No Brasil, as fontes renováveis de energia respondem por quase metade da oferta interna e mais de 90% da nova capacidade instalada nos últimos anos. O avanço da geração eólica, solar e hidrelétrica asseguram esse panorama, segundo dados do estudo “Desafios e oportunidades na implantação de projetos eólicos no Brasil”, realizado pela Deloitte com apoio da Associação Brasileira de Energia Eólica (ABEEólica).
Globalmente, o setor de energia deve iniciar 2026 sob um cenário de expansão acelerada, com foco cada vez maior em fontes renováveis. Essas são as perspectivas globais citadas pela Deloitte em dois estudos: “2026 Renewable Energy Industry Outlook” e “2026 Power and Utilities Industry Outlook”, que abordam os principais temas que devem pautar o setor nos próximos anos.

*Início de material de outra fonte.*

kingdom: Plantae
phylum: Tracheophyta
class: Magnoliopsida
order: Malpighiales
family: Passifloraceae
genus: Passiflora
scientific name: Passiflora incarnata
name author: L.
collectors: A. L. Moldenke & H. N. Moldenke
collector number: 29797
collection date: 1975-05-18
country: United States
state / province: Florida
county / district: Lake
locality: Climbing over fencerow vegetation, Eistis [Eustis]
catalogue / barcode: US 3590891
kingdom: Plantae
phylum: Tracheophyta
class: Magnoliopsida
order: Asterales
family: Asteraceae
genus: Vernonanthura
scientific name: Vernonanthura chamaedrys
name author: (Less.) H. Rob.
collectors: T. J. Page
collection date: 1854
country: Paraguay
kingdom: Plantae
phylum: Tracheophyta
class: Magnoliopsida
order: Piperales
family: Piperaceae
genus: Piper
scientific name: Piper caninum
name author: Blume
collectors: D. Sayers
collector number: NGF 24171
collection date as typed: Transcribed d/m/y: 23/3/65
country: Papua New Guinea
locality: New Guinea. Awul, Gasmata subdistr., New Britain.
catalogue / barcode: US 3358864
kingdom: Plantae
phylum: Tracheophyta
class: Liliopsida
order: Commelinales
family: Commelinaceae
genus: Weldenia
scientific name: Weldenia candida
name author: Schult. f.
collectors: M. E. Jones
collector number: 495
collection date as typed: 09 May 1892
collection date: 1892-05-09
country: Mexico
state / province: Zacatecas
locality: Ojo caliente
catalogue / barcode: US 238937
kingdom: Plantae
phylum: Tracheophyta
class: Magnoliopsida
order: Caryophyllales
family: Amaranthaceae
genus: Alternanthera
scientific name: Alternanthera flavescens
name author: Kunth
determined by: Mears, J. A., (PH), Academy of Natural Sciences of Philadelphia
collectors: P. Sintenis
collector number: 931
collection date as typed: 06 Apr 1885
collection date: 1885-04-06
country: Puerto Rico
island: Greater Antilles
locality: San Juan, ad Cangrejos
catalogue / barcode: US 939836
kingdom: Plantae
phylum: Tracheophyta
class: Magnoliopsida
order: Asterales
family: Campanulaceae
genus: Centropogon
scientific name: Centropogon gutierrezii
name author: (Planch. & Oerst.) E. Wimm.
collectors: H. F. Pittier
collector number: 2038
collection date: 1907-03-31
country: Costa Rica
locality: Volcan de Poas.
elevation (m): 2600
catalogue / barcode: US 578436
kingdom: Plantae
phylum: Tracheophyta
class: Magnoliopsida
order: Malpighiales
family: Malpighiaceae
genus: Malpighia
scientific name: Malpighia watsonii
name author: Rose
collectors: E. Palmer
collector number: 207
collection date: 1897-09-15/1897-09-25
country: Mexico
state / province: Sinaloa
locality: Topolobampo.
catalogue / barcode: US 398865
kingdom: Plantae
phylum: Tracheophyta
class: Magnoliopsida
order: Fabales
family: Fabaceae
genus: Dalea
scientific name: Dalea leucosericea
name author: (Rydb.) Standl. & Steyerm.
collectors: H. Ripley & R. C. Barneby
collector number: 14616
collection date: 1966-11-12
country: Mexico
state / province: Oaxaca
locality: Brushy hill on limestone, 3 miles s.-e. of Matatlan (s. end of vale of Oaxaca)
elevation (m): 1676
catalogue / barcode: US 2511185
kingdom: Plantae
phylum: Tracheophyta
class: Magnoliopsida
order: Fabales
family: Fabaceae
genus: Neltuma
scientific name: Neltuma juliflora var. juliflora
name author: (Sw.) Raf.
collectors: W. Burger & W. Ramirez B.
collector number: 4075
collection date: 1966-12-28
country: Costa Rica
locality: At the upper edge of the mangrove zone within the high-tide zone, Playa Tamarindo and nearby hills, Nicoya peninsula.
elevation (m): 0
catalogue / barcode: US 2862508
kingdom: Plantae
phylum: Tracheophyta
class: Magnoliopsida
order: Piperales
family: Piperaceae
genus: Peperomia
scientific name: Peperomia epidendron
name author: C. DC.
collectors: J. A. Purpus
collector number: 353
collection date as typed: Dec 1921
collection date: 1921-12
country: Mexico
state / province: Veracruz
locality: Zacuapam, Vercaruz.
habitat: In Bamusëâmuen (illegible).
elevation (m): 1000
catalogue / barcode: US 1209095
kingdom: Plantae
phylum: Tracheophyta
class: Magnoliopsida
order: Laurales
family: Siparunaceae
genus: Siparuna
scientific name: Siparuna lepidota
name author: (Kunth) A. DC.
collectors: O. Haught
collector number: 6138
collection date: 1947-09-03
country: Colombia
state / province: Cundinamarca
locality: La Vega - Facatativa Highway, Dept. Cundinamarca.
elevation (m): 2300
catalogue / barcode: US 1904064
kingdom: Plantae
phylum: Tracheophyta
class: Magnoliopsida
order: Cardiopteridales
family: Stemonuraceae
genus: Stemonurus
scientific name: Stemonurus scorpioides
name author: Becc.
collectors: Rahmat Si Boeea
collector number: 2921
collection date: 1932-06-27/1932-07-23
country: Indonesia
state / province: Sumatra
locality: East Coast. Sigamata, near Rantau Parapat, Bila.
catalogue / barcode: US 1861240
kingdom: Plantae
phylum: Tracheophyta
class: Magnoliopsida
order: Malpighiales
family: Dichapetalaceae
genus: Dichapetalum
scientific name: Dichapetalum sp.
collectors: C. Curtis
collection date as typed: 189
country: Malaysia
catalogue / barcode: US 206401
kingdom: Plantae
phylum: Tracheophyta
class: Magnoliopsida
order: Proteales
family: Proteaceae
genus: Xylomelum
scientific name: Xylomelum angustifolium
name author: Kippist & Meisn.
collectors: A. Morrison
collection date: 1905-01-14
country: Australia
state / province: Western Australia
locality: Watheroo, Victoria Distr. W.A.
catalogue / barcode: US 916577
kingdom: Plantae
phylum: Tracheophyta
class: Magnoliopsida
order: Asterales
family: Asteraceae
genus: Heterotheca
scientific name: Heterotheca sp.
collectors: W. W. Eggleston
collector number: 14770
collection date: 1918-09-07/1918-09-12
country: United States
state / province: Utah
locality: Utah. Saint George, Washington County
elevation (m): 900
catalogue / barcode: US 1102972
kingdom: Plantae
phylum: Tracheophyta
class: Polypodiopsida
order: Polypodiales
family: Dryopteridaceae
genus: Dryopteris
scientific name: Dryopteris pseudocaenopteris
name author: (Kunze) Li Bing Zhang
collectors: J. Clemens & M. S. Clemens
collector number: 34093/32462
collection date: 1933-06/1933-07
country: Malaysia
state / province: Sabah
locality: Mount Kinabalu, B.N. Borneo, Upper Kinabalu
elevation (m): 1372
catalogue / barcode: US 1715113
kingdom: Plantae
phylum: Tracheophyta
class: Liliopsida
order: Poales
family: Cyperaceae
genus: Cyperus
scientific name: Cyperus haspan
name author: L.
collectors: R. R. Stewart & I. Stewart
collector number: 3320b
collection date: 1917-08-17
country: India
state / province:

“Ao contrário dos Estados Unidos e da Europa que dependem fortemente de políticas públicas específicas para incentivar a substituição dos combustíveis fósseis e expandir as fontes renováveis, o Brasil se destaca por já contar com uma matriz energética predominantemente limpa”, destaca a Deloitte.
“Essa vantagem, porém, não elimina desafios do mercado brasileiro, especialmente se pensarmos em discussões sobre tarifação, eficiência e capacidade de transmissão. A necessidade de diversificação da matriz energética é uma realidade crescente”, comenta Guilherme Lockmann, sócio-líder para o setor de Power, Utilities e Renewables da Deloitte.
A demanda por eletricidade vem aumentando acima do previsto em mercados desenvolvidos, “impulsionada principalmente pelos data centers e pela eletrificação industrial, o que implica mudanças nas formas de produção e no ambiente regulatório”, diz.
Projeções do Operador Nacional do Sistema Elétrico (ONS) indicam que o pico de carga do Sistema Interligado Nacional (SIN) brasileiro crescerá 3,8% ao ano até 2029, passando de cerca de 108 GW para 125 GW. O aumento vai exigir uma expansão rápida tanto da geração quanto da transmissão, o que reforça a urgência por um ambiente regulatório mais ágil. Nos EUA, o cenário de demanda crescente se repete: de acordo com o relatório “2026 Power and Utilities Industry Outlook”, da Deloitte, até 2035 a alta projetada é de 26%.
Ritmos diferentes
Cresce a demanda por energia, porém nem a geração energética e nem a infraestrutura necessária seguem o mesmo ritmo. Apesar do aumento global de capacidade renovável, a integração dessas fontes é lenta e cerca de 2 TW de capacidade aguardam ligação à rede somente nos EUA, quase o dobro da capacidade já instalada, mostra o estudo.Brasil
No Brasil, a concentração da geração hidrelétrica torna o sistema energético suscetível a oscilações provocadas por condições climáticas desfavoráveis. Por isso, ampliar a diversificação da matriz é fundamental para garantir maior segurança e estabilidade no fornecimento de energia. O investimento em alternativas como energia eólica, solar e biomassa fortalece a capacidade do país de atender à demanda energética, mitigando riscos associados tanto a eventos climáticos quanto a fatores macroeconômicos.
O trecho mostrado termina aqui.